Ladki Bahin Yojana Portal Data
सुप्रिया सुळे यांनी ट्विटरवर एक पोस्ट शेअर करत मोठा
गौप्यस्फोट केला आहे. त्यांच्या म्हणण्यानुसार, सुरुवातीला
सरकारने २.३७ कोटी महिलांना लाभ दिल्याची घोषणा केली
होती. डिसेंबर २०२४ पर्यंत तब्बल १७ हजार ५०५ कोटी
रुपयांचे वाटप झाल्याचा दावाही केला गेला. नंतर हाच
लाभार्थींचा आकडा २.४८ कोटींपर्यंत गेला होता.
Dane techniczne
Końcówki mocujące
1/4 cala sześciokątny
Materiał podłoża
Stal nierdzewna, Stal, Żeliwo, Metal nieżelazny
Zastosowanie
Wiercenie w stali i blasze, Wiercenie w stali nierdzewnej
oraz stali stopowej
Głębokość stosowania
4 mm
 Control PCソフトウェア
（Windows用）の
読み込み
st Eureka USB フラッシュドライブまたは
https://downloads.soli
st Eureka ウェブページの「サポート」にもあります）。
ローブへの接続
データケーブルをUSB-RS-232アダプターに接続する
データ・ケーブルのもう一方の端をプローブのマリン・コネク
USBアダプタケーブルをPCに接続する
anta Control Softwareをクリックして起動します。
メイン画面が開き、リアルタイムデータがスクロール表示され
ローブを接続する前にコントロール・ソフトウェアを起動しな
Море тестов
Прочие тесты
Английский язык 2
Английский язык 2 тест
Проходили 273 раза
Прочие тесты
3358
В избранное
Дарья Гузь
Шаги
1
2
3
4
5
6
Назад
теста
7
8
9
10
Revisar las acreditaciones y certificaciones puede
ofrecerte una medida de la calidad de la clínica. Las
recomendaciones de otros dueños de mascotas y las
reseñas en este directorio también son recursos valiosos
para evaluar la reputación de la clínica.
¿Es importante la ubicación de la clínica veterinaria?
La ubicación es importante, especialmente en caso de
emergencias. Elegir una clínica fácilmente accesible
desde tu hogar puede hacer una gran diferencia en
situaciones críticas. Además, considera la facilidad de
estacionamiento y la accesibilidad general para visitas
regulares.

• _Problem to work on_:
Return a word-for-word copy of the lines from the beginning of the listing to the line holding "para evaluar la reputación de la clínica.", both kept.

• _Exercise response_:
Ladki Bahin Yojana Portal Data
सुप्रिया सुळे यांनी ट्विटरवर एक पोस्ट शेअर करत मोठा
गौप्यस्फोट केला आहे. त्यांच्या म्हणण्यानुसार, सुरुवातीला
सरकारने २.३७ कोटी महिलांना लाभ दिल्याची घोषणा केली
होती. डिसेंबर २०२४ पर्यंत तब्बल १७ हजार ५०५ कोटी
रुपयांचे वाटप झाल्याचा दावाही केला गेला. नंतर हाच
लाभार्थींचा आकडा २.४८ कोटींपर्यंत गेला होता.
Dane techniczne
Końcówki mocujące
1/4 cala sześciokątny
Materiał podłoża
Stal nierdzewna, Stal, Żeliwo, Metal nieżelazny
Zastosowanie
Wiercenie w stali i blasze, Wiercenie w stali nierdzewnej
oraz stali stopowej
Głębokość stosowania
4 mm
 Control PCソフトウェア
（Windows用）の
読み込み
st Eureka USB フラッシュドライブまたは
https://downloads.soli
st Eureka ウェブページの「サポート」にもあります）。
ローブへの接続
データケーブルをUSB-RS-232アダプターに接続する
データ・ケーブルのもう一方の端をプローブのマリン・コネク
USBアダプタケーブルをPCに接続する
anta Control Softwareをクリックして起動します。
メイン画面が開き、リアルタイムデータがスクロール表示され
ローブを接続する前にコントロール・ソフトウェアを起動しな
Море тестов
Прочие тесты
Английский язык 2
Английский язык 2 тест
Проходили 273 раза
Прочие тесты
3358
В избранное
Дарья Гузь
Шаги
1
2
3
4
5
6
Назад
теста
7
8
9
10
Revisar las acreditaciones y certificaciones puede
ofrecerte una medida de la calidad de la clínica. Las
recomendaciones de otros dueños de mascotas y las
reseñas en este directorio también son recursos valiosos
para evaluar la reputación de la clínica.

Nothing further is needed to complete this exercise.